According to NPS policy, natural resources will be managed to preserve fundamental physical and biological processes.  The NPS is to endeavor to maintain all the components and processes of naturally evolving park ecosystems, including the natural abundance, diversity, and genetic and ecological integrity of the plant and animal species native to those ecosystems.  Management policies allow for intervention to restore natural ecosystem functioning that has been disrupted by past or ongoing human activities.  The NPS also recognizes that active management may be necessary to restore ecosystems to a natural condition or to maintain the closest approximation of natural conditions when a truly natural system is no longer attainable (NPS, 2006). 

Restoration of the historical fish habitat may be necessary to perpetuate the brook trout fishery, which is important to the riverway both as a natural and recreational resource.  Unfortunately, comprehensive historical documentation on Namekagon River habitat conditions that existed prior to the present day is lacking.  The Fish Habitat History Report is needed to ensure that any habitat manipulations constitute habitat restoration and are consistent with NPS policy.       

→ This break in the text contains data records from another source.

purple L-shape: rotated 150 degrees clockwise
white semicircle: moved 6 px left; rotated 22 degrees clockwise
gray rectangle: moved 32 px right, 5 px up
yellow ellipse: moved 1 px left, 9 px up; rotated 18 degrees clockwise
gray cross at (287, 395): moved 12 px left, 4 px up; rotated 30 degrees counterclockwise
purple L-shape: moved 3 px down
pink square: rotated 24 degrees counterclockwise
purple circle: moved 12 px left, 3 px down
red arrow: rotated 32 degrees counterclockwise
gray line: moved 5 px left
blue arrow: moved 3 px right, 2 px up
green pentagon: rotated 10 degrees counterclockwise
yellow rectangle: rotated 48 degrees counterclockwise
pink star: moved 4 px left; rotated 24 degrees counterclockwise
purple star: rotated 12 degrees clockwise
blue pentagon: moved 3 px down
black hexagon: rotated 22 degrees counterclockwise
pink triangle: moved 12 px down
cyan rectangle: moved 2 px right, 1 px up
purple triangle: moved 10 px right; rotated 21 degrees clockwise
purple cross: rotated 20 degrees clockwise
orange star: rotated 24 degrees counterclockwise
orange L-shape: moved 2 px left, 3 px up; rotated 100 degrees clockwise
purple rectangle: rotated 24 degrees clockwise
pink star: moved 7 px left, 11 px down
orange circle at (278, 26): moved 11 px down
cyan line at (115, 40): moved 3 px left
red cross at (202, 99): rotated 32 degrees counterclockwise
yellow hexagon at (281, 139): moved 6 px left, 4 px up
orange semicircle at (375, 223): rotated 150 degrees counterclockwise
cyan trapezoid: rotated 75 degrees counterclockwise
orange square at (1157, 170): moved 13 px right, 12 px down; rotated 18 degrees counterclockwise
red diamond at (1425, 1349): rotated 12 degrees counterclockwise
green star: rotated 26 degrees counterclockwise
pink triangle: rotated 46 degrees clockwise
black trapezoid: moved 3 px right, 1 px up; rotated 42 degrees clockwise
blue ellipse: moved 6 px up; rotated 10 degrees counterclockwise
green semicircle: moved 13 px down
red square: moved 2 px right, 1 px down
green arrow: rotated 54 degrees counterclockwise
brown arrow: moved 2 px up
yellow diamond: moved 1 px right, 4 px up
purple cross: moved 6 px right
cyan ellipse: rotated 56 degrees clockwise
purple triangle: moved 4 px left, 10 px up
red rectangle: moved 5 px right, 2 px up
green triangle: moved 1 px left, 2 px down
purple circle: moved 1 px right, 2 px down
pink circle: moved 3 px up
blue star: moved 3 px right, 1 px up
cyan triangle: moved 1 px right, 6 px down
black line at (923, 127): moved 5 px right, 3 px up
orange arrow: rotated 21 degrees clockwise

In addition to the importance of the brook trout fishery, the NPS is mandated to protect the Namekagon River’s free-flowing character and other natural, scenic, and recreational values.  Canoeing and kayaking are popular recreational activities in the cold water zone of the Namekagon.  Any habitat restoration activities will need to be carefully designed to balance fish habitat restoration needs with the protection of other recreational values and the free-flowing character of the river.

In this report, we examine the following hypotheses:

  1. The river is wider and shallower now than it was prior to European settlement.
  2. The river has less big woody cover on the banks and in the stream channel than it did historically, due primarily to riparian timber harvest and log driving activities more than a century ago.
  3. Brook trout and other cold-water species were more abundant before the logging era.